DOCUMENT SECTION:
****************
Overall, this trend will continue, we are going to have a path that together with the franchise, both franchise, Mediobanca and Monte Paschi will support the growing trend that we are already reporting in the quarter. As far as interim dividend, it's clear that we want first to complete the merger, then we will consider it potentially, of course. As far as dividend, I think we were already mentioning that we want to have a dividend level broader in line with the one of this year. As you mentioned, we are going to pay 10 days from now.
Clearly, as we were mentioning, we will provide the additional contribution to the total remuneration in addition to the profit with the buyback that we were mentioning already in the time of presenting the plan. Dividend remuneration, the total remuneration schedule, we feel comfortable to confirm. Then, clearly, we are going to have an accretive trend from the next year according to what has been already set in the plan. Integration cost, we plan originally to have around EUR 300 million of cost, and we believe we can stick to this expectation.
Thank you.
The next question is from Elena Perini of Intesa Sanpaolo.
Yes. Thank you for taking my questions, and good morning everyone. I've got three questions. The first one is on your sensitivity to interest rates, if you can update us on numbers. The second question is about your wealth management. We saw that you started to sell Mediobanca SGR products to your network. You also have a strategic partnership with Anima. If possible, would you elaborate on which kinds of client segments are you going to serve through the two SGRs? About Anima. Banco BPM mentioned the possibility to open the capital of its control company to other partners.
Would you willing to consider this possibility? My final question is about your Generali stake and next year expiry of the JV with AXA. What kind of thoughts are you making about your insurance business considering the stake in Generali and the deadline that you have next year? Thank you.
Hi, good morning. On NII sensitivity, let me reiterate what the CEO has already mentioned when giving the presentation. The current sensitivity to of NII to a parallel shift of 100 basis points of the curve is around EUR 50 million at group level with slightly above half of this amount related to MultiBank Group and the rest related to Mediobanca.
Okay. I was mentioning, and I think this is a positive element of the integration. Clearly, let's start by saying that Anima is strategic partner for us, and we are keeping growing in the cooperation, enriching the products wallet that Anima is providing. We have to say that is a trend that we believe will continue, having this kind of long-term partnership with them. For the time being, we stick to the partnership, commercial partnership, and we are focused to implement our plan that count a lot on the contribution coming from the partnership with Anima.
****************
DATA ROWS:
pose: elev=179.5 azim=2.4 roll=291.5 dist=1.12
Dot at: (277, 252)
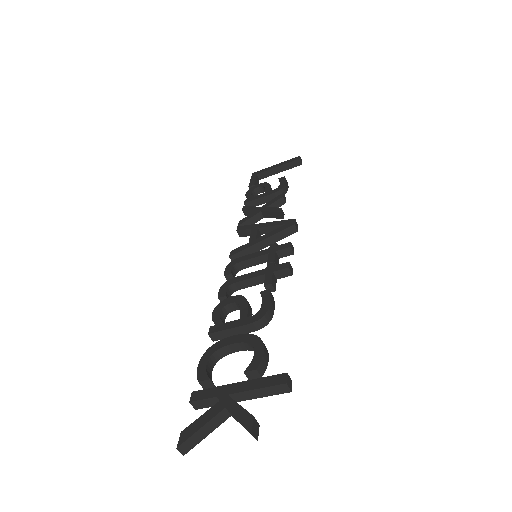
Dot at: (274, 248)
****************
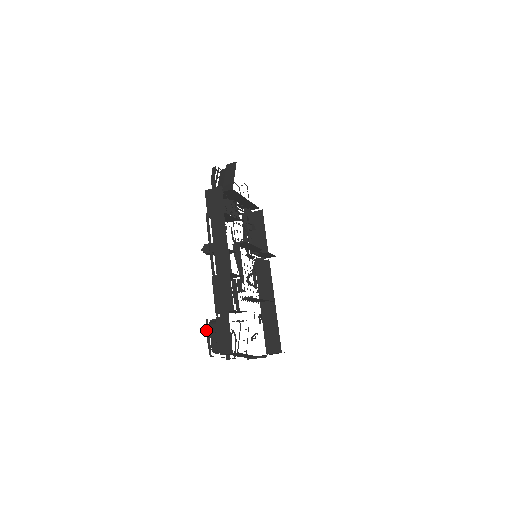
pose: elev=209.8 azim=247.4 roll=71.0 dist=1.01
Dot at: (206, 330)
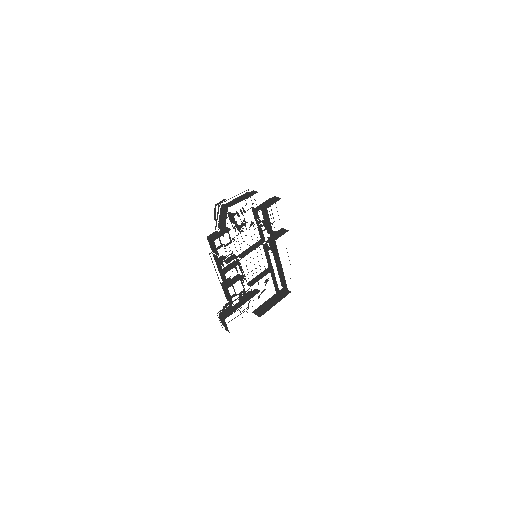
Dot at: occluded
****************
AIM:
Reproduce the call transcript word for word from "Clearly, as we" to "to this expectation.". Work from the call transcript alone.

SOLUTION TO THE EXERCISE:
Clearly, as we were mentioning, we will provide the additional contribution to the total remuneration in addition to the profit with the buyback that we were mentioning already in the time of presenting the plan. Dividend remuneration, the total remuneration schedule, we feel comfortable to confirm. Then, clearly, we are going to have an accretive trend from the next year according to what has been already set in the plan. Integration cost, we plan originally to have around EUR 300 million of cost, and we believe we can stick to this expectation.